In this style, learning happens when you do a physical (kinesthetic) activity.  Many people retain information just fine by listening to or watching others, but physical learners need to have a hands-on approach.  If you enjoyed gym class or attending labs where you could test out textbook theories, then this learning style may fit you.  Most dancers are also physical learners.  You may be a physical learner if:

·         You remember steps best after doing them yourself

·         Listening to or watching choreography isn’t enough to retain it.  You need to do it!

·         You feel frustrated if you don’t have enough space to dance

·         You are the type of person that needs to be active

·         You are a dancer.  Period.  It’s almost impossible to be a dancer without learning kinesthetically!

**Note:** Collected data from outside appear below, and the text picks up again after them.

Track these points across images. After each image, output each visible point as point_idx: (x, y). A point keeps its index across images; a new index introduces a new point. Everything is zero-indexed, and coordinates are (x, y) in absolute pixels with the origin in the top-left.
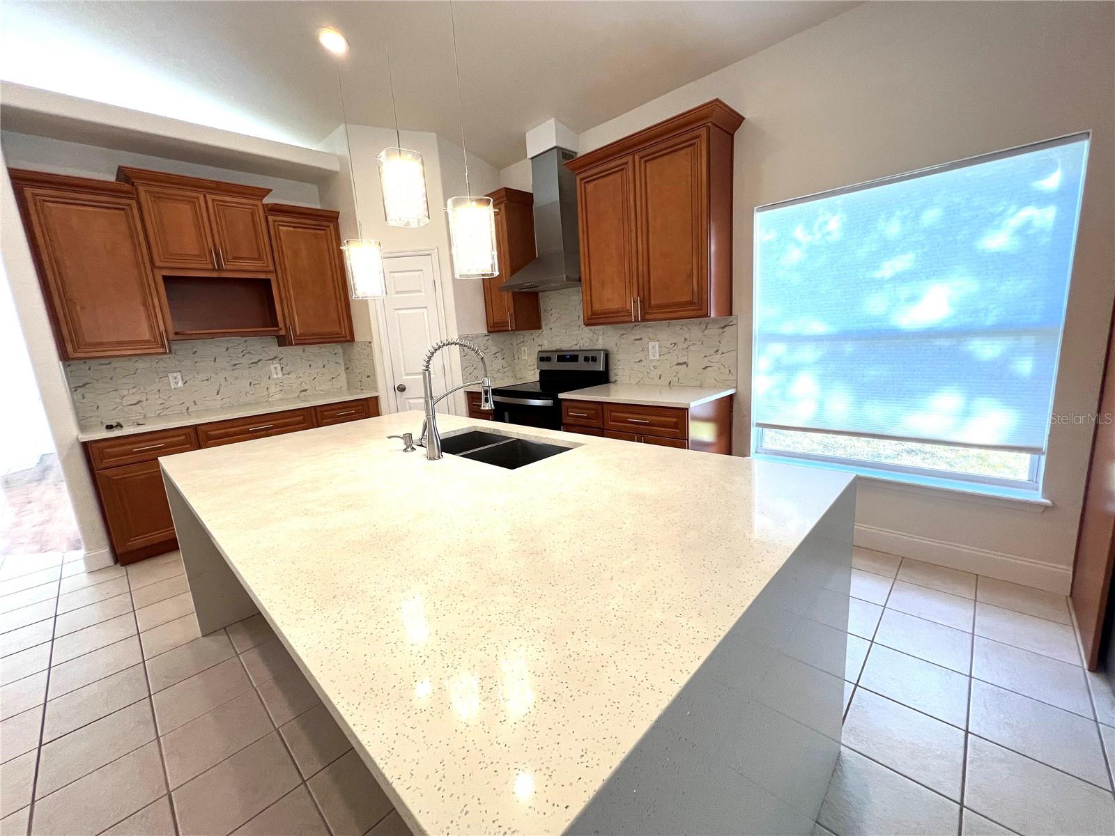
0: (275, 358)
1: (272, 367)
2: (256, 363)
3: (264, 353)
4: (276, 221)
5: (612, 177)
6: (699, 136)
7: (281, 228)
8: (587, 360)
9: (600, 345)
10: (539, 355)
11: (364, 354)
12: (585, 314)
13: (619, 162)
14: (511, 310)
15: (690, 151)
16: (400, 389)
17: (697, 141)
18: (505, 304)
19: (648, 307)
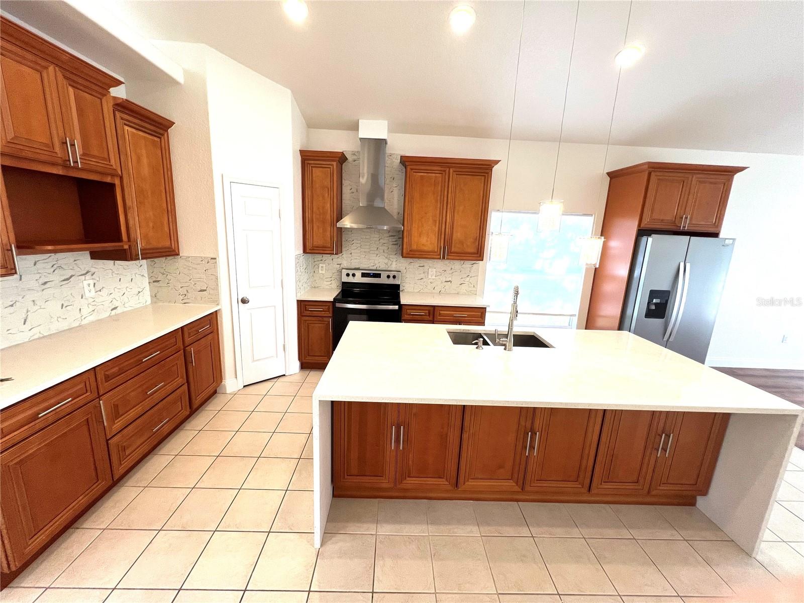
0: (87, 272)
1: (86, 283)
2: (67, 279)
3: (76, 267)
4: (122, 119)
5: (434, 175)
6: (487, 173)
7: (126, 128)
8: (388, 277)
9: (393, 267)
10: (345, 272)
11: (196, 269)
12: (404, 251)
13: (440, 169)
14: (335, 239)
15: (483, 178)
16: (244, 301)
17: (487, 175)
18: (328, 234)
19: (450, 252)
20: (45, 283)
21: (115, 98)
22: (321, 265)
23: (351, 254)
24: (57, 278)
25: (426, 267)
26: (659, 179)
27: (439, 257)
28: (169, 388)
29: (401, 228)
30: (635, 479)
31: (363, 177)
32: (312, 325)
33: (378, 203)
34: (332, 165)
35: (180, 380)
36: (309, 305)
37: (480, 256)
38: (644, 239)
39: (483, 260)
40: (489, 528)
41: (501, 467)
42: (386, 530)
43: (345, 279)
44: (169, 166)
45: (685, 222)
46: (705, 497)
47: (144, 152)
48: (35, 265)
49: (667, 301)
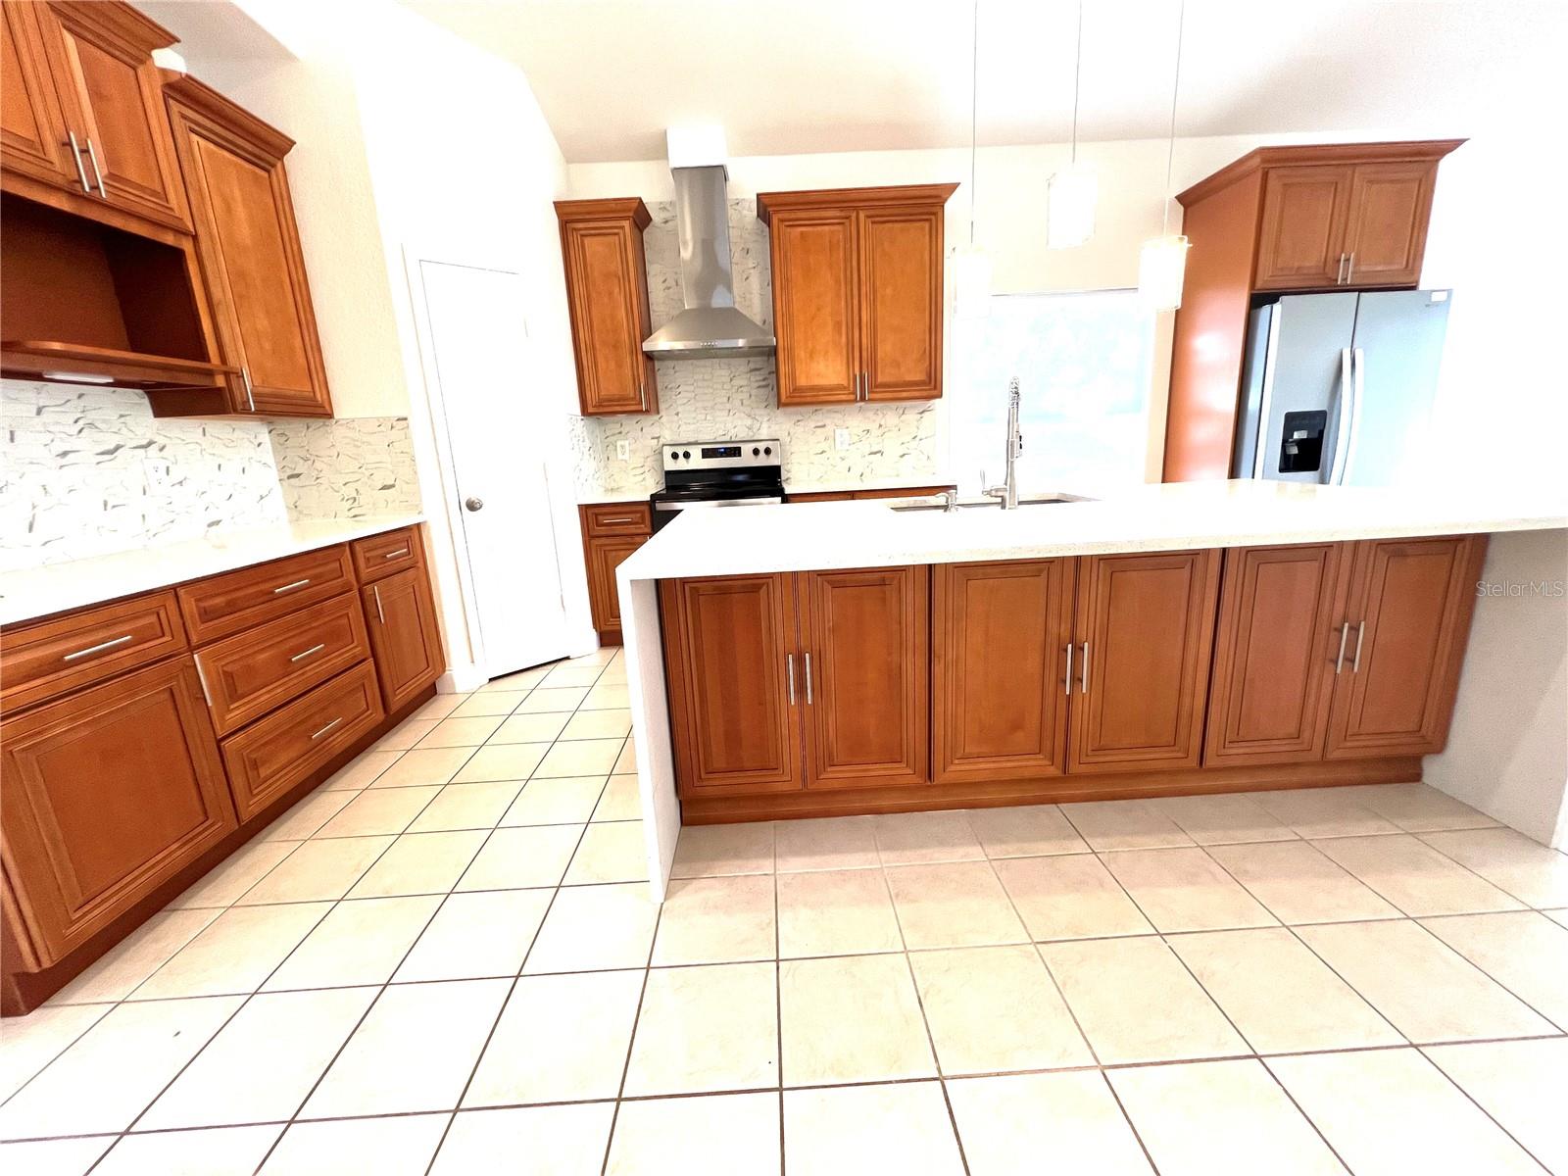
0: (150, 444)
1: (149, 464)
2: (110, 452)
3: (124, 431)
4: (184, 117)
5: (826, 228)
6: (935, 214)
7: (195, 138)
8: (756, 452)
9: (764, 433)
10: (668, 452)
11: (369, 444)
12: (783, 391)
13: (837, 213)
14: (642, 380)
15: (927, 225)
16: (472, 506)
17: (933, 217)
18: (628, 371)
19: (876, 386)
20: (65, 454)
21: (164, 72)
22: (619, 443)
23: (677, 414)
24: (88, 445)
25: (829, 429)
26: (1285, 185)
27: (852, 397)
28: (338, 660)
29: (772, 340)
30: (1292, 729)
31: (686, 248)
32: (614, 553)
33: (719, 300)
34: (623, 228)
35: (358, 647)
36: (600, 514)
37: (935, 388)
38: (1266, 309)
39: (940, 396)
40: (1003, 846)
41: (1016, 726)
42: (793, 866)
43: (671, 465)
44: (293, 234)
45: (1346, 269)
46: (1440, 756)
47: (237, 193)
48: (39, 412)
49: (1321, 433)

These types of learners are great with numbers (they are also called “mathematical” learners).  Logical types tend to classify and group information in order to help them understand it.  They also easily recognize patterns.  This learning style may not seem like it could relate to an artistic activity like dance, but many dancers need to use logical techniques in their lessons.  For instance, you may be a logical learner if:

·         Mentally separating choreography into chunks/sections helps you to remember it

·         You can recognize patterns or sequences easily when learning choreography or steps

·         You are a good problem solver: You can easily figure out alternate steps or change choreography if needed

·         Agendas and to-do lists in class are important to you

·         You rank lessons/dance subjects in order of importance for learning

·         You need counts in order to understand choreography



Not surprisingly, the people surrounding you can affect how you learn.  Social (interpersonal) learners work best when they are socializing and communicating with other people.  You’ll always find that they prefer to learn in groups.  You may be a social learner if:

·         You prefer group classes

·         Large class sizes don’t bother you

·         You get nervous when you have to dance alone or with less than two people

·         You enjoy bouncing ideas off of others in class

·         You are comfortable with a lot of socialization

·         Team projects excite you

·         Group goals are important to you

·         You’re able to focus on steps even in a crowded studio



Solitary (intrapersonal) learners are more comfortable figuring things out on their own.  This doesn’t mean that these types of people don’t work well in groups, but it does mean they do their best work when they are by themselves.  This learning style pairs very well with the other styles listed above, as well.  You may be a solitary learner if:

·         One-on-one lessons are your preferred method of learning

·         Your retention is best after an instructor works with you privately

·         You prefer when the studio is less crowded or empty

·         Personal goals are your primary focus

·         You get frustrated with lessons that point out information you feel you already grasp

·         Your concentration is best when you focus on your thoughts and feelings during class

·         Distraction happens fairly easily if the studio is crowded or if you feel others are disruptive

When people explore these learning styles, many find that they relate to two or more.  You may even discover that you identify with all of these.  Figuring out your learning style(s) can help you to develop your dance skills, but it can definitely beneficial for many other fields, as well.  Learning about yourself and finding out what works best for you is one of the best ways to guarantee that you are successful in whatever discipline you pursue!